Bellacosa in Kircher Illuminated the Inflexibility; Wilson in Howell Sparks Hope for Reform
By Priscilla C. Capuano
Priscilla Capuano is a 2024 graduate of Albany Law School. Prior to attending law school, Priscilla earned her bachelor’s degree from Siena College, where she majored in Philosophy and minored in Creative Arts.
Priscilla interned at the Albany County District Attorney’s Office in the summer of 2022. She continued her work there by completing a field placement over the fall of 2022, and volunteering in the spring of 2023. During the summer of 2023, Priscilla worked as a Summer Associate for Goldman Sachs. In the fall of 2023, she completed a field placement in the chambers of the Honorable Mae D’Agostino.
Priscilla was on Albany Law School’s Criminal Appellate Travel Team where she competed in the 2023 Herbert Wechsler National Criminal Law Moot Court Competition. She also competed in the 2023 Domenick L. Gabrielli Appellate Advocacy Moot Court Competition, where she competed as a finalist, and won the third best oral advocate award. She and her partner won the 2023 McGovern Senior Prize Trials. As the Managing Editor for Production, Research, and Writing, on the Journal of Science and Technology, Priscilla was involved in organizing and running the Journal Write-on Competition in the summer of 2023. She also served as Executive Editor for the Center of Judicial Process from the fall of 2023 to the spring of 2024. She is
starting her legal career as a law clerk in Westchester County.
For decades, the “special duty rule” has been a source of longstanding confusion and controversy in the New York State Courts. Generally, a municipality will not be held civilly liable for injuries resulting from the police’s failure to provide general protection to its citizens, unless the plaintiff can establish the existence of a “special duty.”
The New York State Court of Appeals’ decisions reveal that the special duty exception is narrowly applied to municipal liability cases. The court’s consistently narrow application is apparent even in cases involving gruesome violence against victims and instances of horrific police work.
Judge Joseph Bellacosa’s 1989 dissent in Kircher v. Jamestown and Judge Rowan Wilson’s 2022 dissent in Howell v.
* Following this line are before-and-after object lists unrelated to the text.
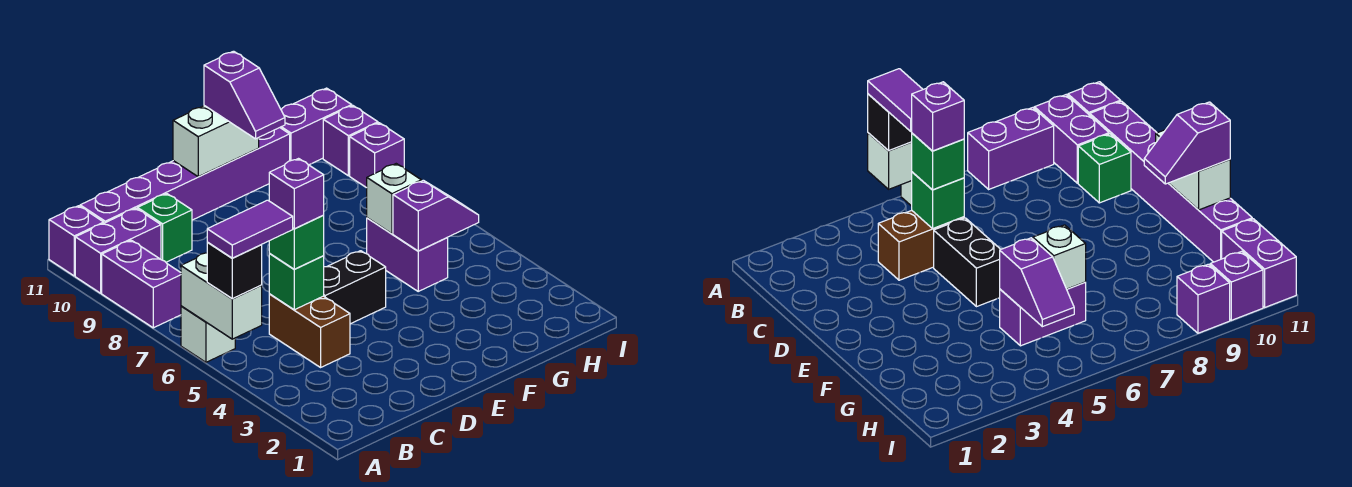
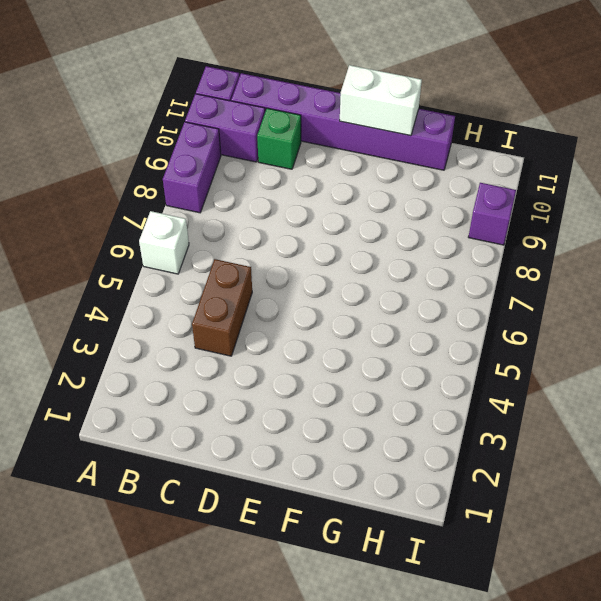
none -> black 1x2 brick [324,251,386,324]
none -> purple 1x2 brick [367,218,448,291]
none -> purple 1x2 brick [280,88,352,165]

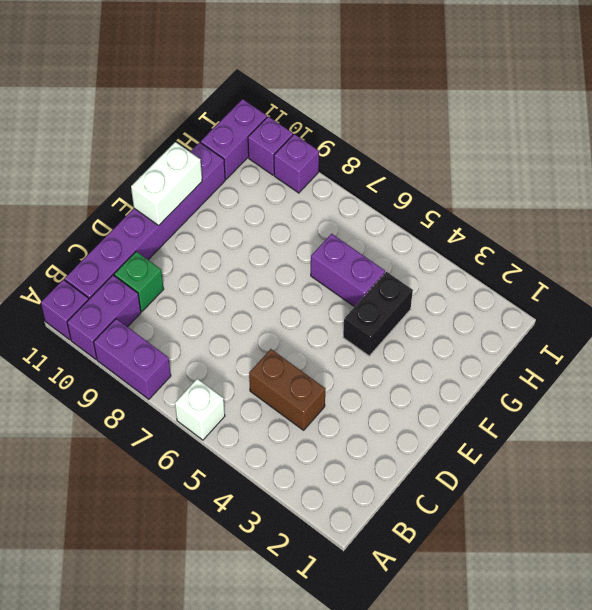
black 1x2 brick [343,272,413,356] -> black 1x2 brick moved to [324,251,386,324]
none -> white 1x2 brick [181,253,262,339]
none -> green 1x1 brick [269,253,324,310]
none -> purple 1x2 slope [393,180,479,251]

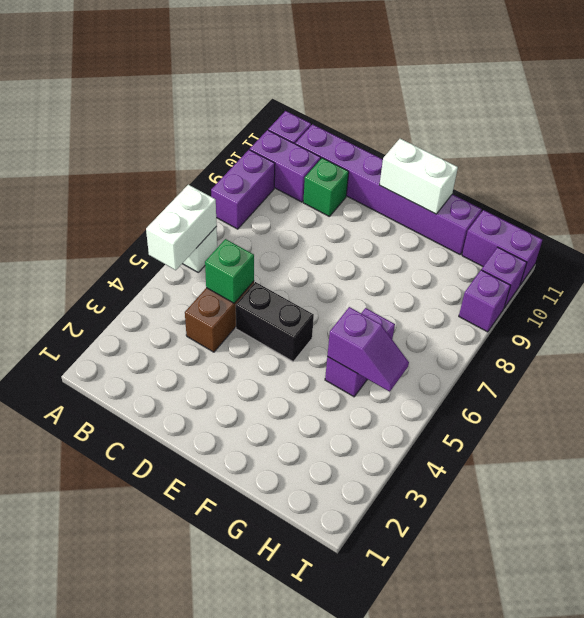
none -> white 1x1 brick [367,164,421,234]
none -> black 1x1 brick [207,242,262,299]
none -> green 1x1 brick [269,216,324,269]

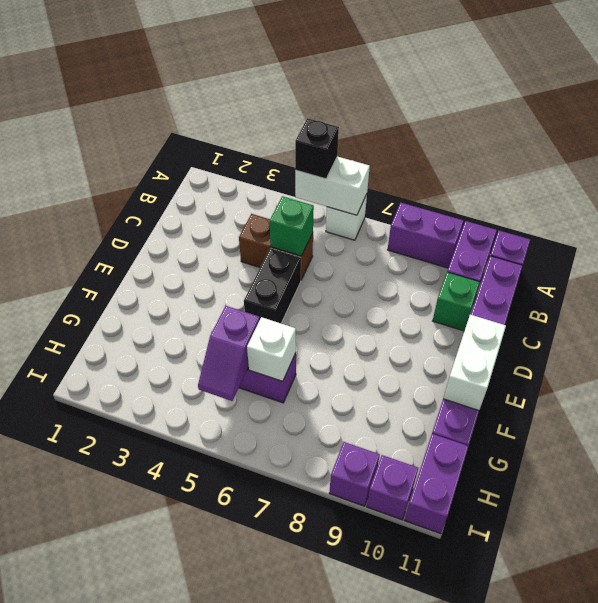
none -> green 1x1 brick [269,216,324,269]
none -> purple 1x2 slope [204,51,285,139]
none -> purple 1x2 tile [207,200,293,258]

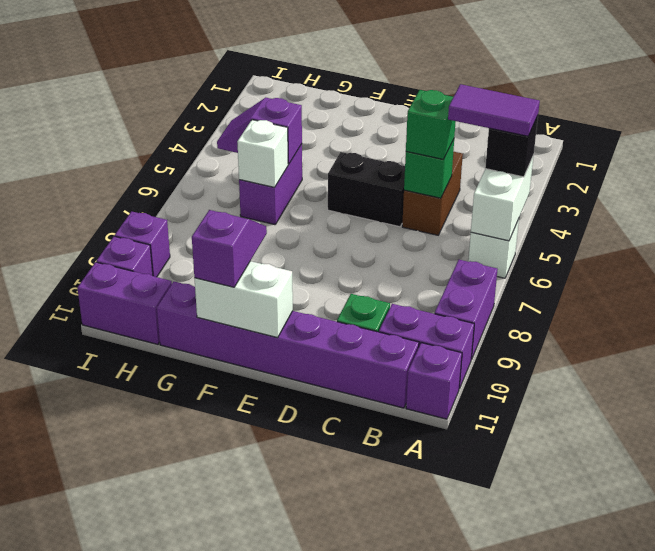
none -> purple 1x1 brick [269,159,324,229]

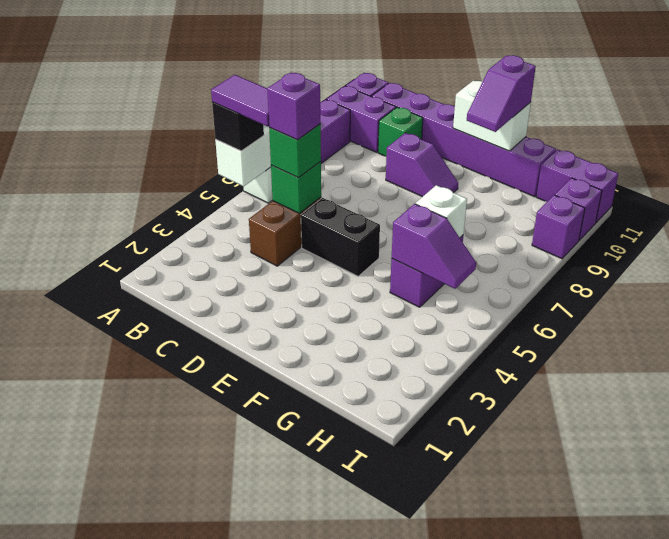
purple 1x2 slope [386,133,458,197] -> none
City of New York both showcase the Judges’ disbelief, disapproval, and disappointment in the majority’s decisions narrowly applying the special duty rule in cases with particularly egregious circumstances.
Moreover, they assert that these cases are more than mere “sympathetic circumstances” decided under a “catechetical” interpretation of the special duty rule, but an opportunity to “adjust the common-law doctrines of negligence and special duty as fairness and justice require.” The question remains whether Judge Wilson’s Court will seize the opportunity to make appropriate adjustments or adhere to the narrow application of the special duty rule as “settled law.”